I want a lively, engaged classroom, man!
And also, remember, while we’re looking at the election, paying attention to candidates, we’re also concentrating a lot on non-candidate on ballot measures. Now, those are our proxy for blue and red, for left and right, sure — but we are concentrating on ballot measures, non-candidate elections, so it does remove some of that heavy partisanship.
Do you hear this sentiment among colleagues, a reluctance to talk about political views with students?
What I do hear from colleagues, especially younger colleagues or newer colleagues, is a frustration with trying to delve into issues that are hard. They often avoid those because they’re worried that they won’t have a chair or an administration that will back them up if things get heated.
Sometimes I have newer, younger colleagues who try to steer around issues if it makes students uncomfortable or will lead to aggression in the classroom. I’m not afraid of that.

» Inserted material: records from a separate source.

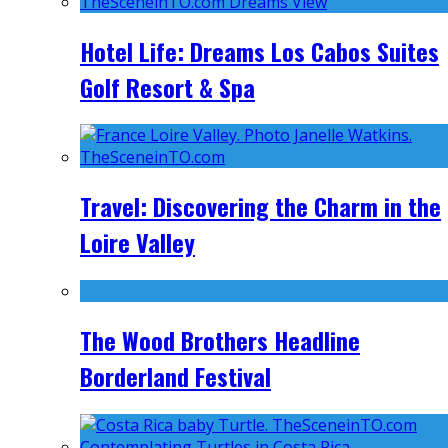
Hotel Life: Dreams Los Cabos Suites
Golf Resort & Spa
Travel: Discovering the Charm in the
Loire Valley
The Wood Brothers Headline
Borderland Festival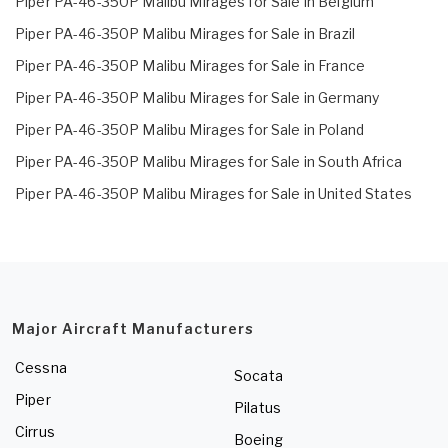
Piper PA-46-350P Malibu Mirages for Sale in Belgium
Piper PA-46-350P Malibu Mirages for Sale in Brazil
Piper PA-46-350P Malibu Mirages for Sale in France
Piper PA-46-350P Malibu Mirages for Sale in Germany
Piper PA-46-350P Malibu Mirages for Sale in Poland
Piper PA-46-350P Malibu Mirages for Sale in South Africa
Piper PA-46-350P Malibu Mirages for Sale in United States
Major Aircraft Manufacturers
Cessna
Socata
Piper
Pilatus
Cirrus
Boeing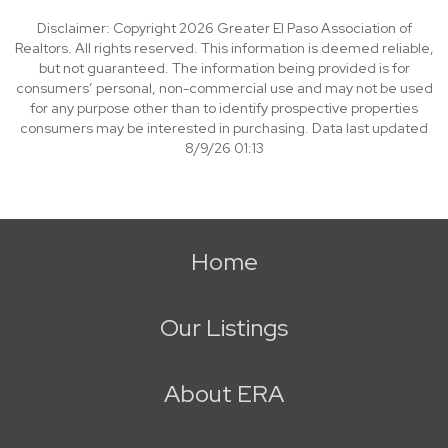
Disclaimer: Copyright 2026 Greater El Paso Association of
Realtors. All rights reserved. This information is deemed reliable,
but not guaranteed. The information being provided is for
consumers’ personal, non-commercial use and may not be used
for any purpose other than to identify prospective properties
consumers may be interested in purchasing. Data last updated
8/9/26 01:13
Home
Our Listings
About ERA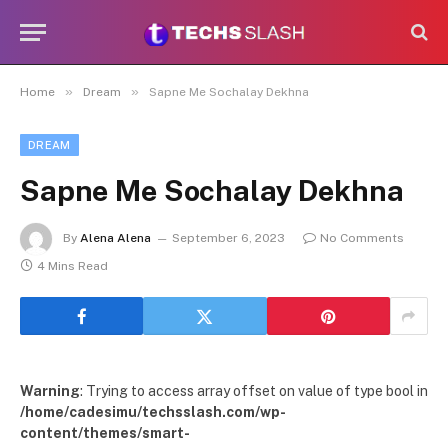
»
»
Home
Dream
Sapne Me Sochalay Dekhna
DREAM
Sapne Me Sochalay Dekhna
By
Alena Alena
September 6, 2023
No Comments
4 Mins Read
Warning
: Trying to access array offset on value of type bool in
/home/cadesimu/techsslash.com/wp-
content/themes/smart-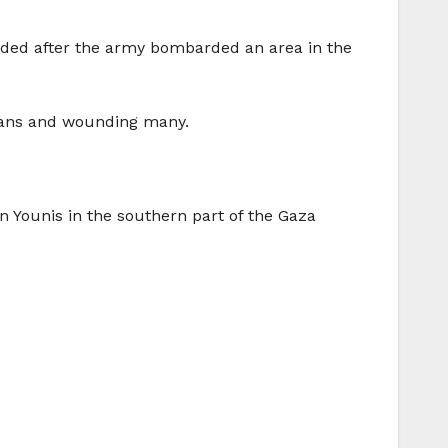
nded after the army bombarded an area in the
inians and wounding many.
n Younis in the southern part of the Gaza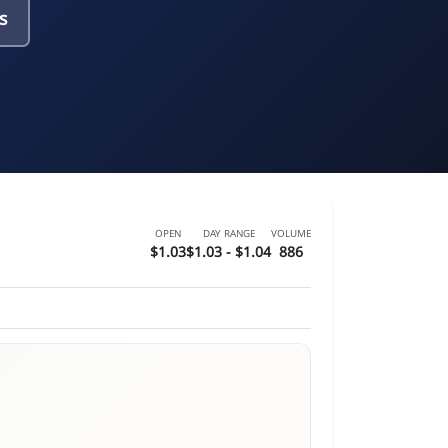
s
OPEN
DAY RANGE
VOLUME
$1.03
$1.03 - $1.04
886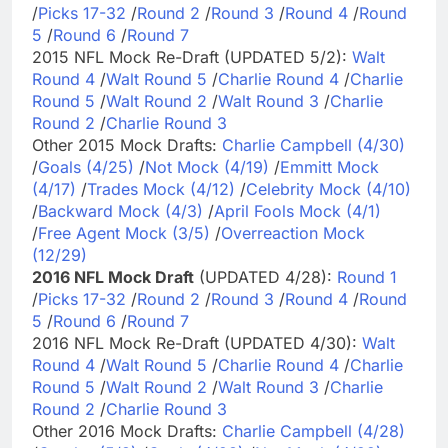
/
Picks 17-32
/
Round 2
/
Round 3
/
Round 4
/
Round
5
/
Round 6
/
Round 7
2015 NFL Mock Re-Draft (UPDATED 5/2):
Walt
Round 4
/
Walt Round 5
/
Charlie Round 4
/
Charlie
Round 5
/
Walt Round 2
/
Walt Round 3
/
Charlie
Round 2
/
Charlie Round 3
Other 2015 Mock Drafts:
Charlie Campbell (4/30)
/
Goals (4/25)
/
Not Mock (4/19)
/
Emmitt Mock
(4/17)
/
Trades Mock (4/12)
/
Celebrity Mock (4/10)
/
Backward Mock (4/3)
/
April Fools Mock (4/1)
/
Free Agent Mock (3/5)
/
Overreaction Mock
(12/29)
2016 NFL Mock Draft
(UPDATED 4/28):
Round 1
/
Picks 17-32
/
Round 2
/
Round 3
/
Round 4
/
Round
5
/
Round 6
/
Round 7
2016 NFL Mock Re-Draft (UPDATED 4/30):
Walt
Round 4
/
Walt Round 5
/
Charlie Round 4
/
Charlie
Round 5
/
Walt Round 2
/
Walt Round 3
/
Charlie
Round 2
/
Charlie Round 3
Other 2016 Mock Drafts:
Charlie Campbell (4/28)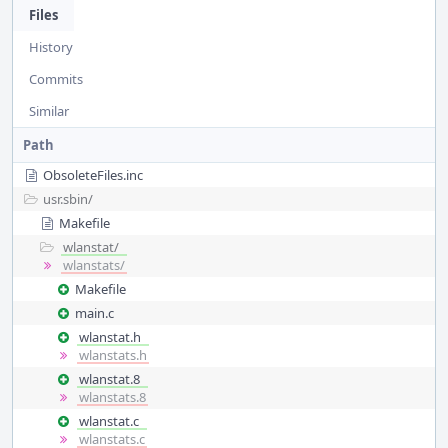
Files
History
Commits
Similar
Path
ObsoleteFiles.inc
usr.sbin/
Makefile
wlanstat/
wlanstats/
Makefile
main.c
wlanstat.h
wlanstats.h
wlanstat.8
wlanstats.8
wlanstat.c
wlanstats.c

What makes you not afraid of that?
I trust that we can get to a place of respect, if not understanding. I want a classroom that’s lively, engaged. I think the best thing in a student in my class is intellectual curiosity. That’s what I want. I’m not interested in the politics — and what I mean by that is, I’m not interested that they feel strongly this way or that way. I need them to be intellectually curious, because I can work with that. We can work together on that. And intellectual curiosity is something we see less and less of, so it’s harder.
You don’t strike me as somebody who’s disillusioned with political processes — or are you?
I think to be in this profession, to do this job, you have to have an optimistic view of the human condition. Because you don’t do it for the pay. You don’t do it for the benefits. You do it because you have a passion and a mission that the next generation can do it better.
When you see that ‘aha’ moment with students, it’s not because they’re mimicking your view. It’s not that at all, and I don’t do this in the classroom. It’s that they are understanding and making connections that I never saw. Or that they are finding and understanding in depth and making those connections that are analytical, not political. And that’s really helpful, because that’s a skill.
Is there some way that the students you’re teaching have changed since you started this course in 2003?
They use social media tools to get an idea of what’s going on. So in other words, as the digital space has grown in campaigns, they’re in that space.
I don’t know what the hell a “Swiftie” is. I didn’t know the BeyHive is Beyoncé, and I would have spelled it like a beehive. But they know, so they’re operating in the space where the BeyHive and the Swifties are operating.
They’re understanding that space, and therefore, they are understanding the colors that are used by Kamala and her team, that lime green color. They know what that means, right?
Their understanding of social media, their clarity about what messages are being communicated, would fly over the head of most pointy-headed academics. So I need them.